Dans le registre des certitudes, le gouvernement chinois ne peut ainsi, dans ce dossier, se permettre de miner sa crédibilité. La crainte d’un manque de détermination dans les politiques régionales, toujours prioritaires, l’emporte sur toute autre considération; rappelons simplement ici que depuis le début des années 1950 la question coréenne est historiquement liée à celle de Taïwan.

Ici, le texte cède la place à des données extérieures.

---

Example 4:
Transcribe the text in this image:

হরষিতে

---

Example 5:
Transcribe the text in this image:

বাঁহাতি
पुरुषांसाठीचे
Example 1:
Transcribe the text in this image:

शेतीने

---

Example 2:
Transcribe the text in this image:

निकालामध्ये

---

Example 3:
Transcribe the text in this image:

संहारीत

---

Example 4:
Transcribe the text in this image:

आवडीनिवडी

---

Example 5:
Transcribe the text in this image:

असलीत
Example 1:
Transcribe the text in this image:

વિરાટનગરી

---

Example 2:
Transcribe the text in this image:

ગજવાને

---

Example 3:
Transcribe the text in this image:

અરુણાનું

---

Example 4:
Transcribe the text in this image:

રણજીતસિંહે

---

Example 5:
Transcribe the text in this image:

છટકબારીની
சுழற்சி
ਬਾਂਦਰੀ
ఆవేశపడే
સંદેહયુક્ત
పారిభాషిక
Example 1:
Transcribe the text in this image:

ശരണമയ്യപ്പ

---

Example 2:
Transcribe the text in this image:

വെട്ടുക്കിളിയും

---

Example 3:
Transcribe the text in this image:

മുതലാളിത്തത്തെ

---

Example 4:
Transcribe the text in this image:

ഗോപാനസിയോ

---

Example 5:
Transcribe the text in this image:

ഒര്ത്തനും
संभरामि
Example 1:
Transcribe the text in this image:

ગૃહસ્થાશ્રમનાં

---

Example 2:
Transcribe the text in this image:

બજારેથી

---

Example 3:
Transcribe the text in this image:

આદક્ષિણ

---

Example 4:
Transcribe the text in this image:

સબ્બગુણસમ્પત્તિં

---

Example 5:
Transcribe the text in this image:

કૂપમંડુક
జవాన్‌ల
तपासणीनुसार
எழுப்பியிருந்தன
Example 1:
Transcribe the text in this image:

Dans le contexte d’une volonté de rapprochement plus confiant entre la Chine et les États-Unis, la Corée du Nord figure très haut dans les irritants prioritaires. Alors que la Chine cautionne par nécessité les calculs toujours plus dangereux de Pyongyang, les États-Unis ne semblent pas s’écarter de la politique de «patience stratégique» énoncée par la Secrétaire d’État Hillary Clinton. Les poids conjugués de Beijing et Washington peuvent-ils encore préserver un statu quo illusoire en épuisant leur crédibilité dans une nouvelle ronde de pourparlers à six? Rien n’est moins sûr. Pyongyang et Séoul, malgré leur dépendance à l’endroit de leurs grands tuteurs respectifs, se cabrent aujourd’hui dans une dynamique nouvelle où les autorités du Sud ont délibérément choisi de copier la stratégie de charme adoptée inlassablement par la Corée du Nord après chaque crise. Le Président Lee Myung-bak multiplie les manœuvres militaires, propose des négociations, mais définit la nouvelle stratégie du ministère de l’Unification. L’unification est désormais le concept dominant auquel doit se préparer la population sud-coréenne.

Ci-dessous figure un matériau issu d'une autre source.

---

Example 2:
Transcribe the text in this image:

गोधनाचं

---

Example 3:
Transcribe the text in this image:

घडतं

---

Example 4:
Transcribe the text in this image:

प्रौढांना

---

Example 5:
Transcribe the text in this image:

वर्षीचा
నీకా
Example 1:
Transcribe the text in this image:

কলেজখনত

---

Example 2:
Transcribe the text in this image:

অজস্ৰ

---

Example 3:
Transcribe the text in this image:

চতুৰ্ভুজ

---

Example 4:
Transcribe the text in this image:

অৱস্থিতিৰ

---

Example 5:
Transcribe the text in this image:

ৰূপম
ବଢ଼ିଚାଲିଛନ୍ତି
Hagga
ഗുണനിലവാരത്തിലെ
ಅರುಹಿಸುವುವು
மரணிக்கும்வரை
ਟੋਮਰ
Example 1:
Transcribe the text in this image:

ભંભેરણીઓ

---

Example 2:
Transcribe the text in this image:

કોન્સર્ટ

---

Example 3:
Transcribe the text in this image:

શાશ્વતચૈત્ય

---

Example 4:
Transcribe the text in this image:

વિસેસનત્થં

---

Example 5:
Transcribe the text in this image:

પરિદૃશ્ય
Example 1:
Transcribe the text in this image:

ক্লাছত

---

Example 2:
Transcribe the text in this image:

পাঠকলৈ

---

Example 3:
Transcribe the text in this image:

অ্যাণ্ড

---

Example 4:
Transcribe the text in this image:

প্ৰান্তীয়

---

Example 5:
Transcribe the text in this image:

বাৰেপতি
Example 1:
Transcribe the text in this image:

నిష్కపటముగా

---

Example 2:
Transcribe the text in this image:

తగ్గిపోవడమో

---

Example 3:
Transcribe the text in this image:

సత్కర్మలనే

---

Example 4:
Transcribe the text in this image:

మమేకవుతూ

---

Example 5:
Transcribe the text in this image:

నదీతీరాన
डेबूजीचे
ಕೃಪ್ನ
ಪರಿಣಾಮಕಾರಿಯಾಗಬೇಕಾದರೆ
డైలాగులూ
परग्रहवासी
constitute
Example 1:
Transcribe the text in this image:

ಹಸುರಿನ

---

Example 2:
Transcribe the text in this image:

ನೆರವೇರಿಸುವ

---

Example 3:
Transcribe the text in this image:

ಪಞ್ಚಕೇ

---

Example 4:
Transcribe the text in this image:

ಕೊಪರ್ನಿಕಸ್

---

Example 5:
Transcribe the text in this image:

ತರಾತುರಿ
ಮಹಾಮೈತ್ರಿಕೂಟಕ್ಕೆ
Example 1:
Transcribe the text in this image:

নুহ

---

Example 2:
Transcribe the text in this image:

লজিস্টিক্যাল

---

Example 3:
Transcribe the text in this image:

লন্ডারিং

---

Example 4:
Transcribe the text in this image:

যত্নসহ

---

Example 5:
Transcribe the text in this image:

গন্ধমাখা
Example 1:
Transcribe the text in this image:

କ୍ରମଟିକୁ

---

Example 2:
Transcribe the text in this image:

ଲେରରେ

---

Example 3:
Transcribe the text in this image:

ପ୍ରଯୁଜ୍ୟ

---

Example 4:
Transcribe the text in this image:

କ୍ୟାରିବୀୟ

Depuis le début de ce conflit sans issue, l’année 2011 sera pour la première fois déterminante dans l’accélération de la cadence vers l’effondrement du régime de Pyongyang ou, au contraire, l’amorce de l’adoption par ce dernier d’une voie chinoise de développement économique fortement inspirée et appuyée par Beijing. Ce dernier scénario constitue à peu près la seule note d’optimisme que l’on puisse espérer à court terme.
Gérard Hervouet est directeur du programme Paix et Sécurité Internationales à l’Institut québécois des hautes études internationales. Il est aussi professeur titulaire au département de science politique de l’Université Laval à Québec.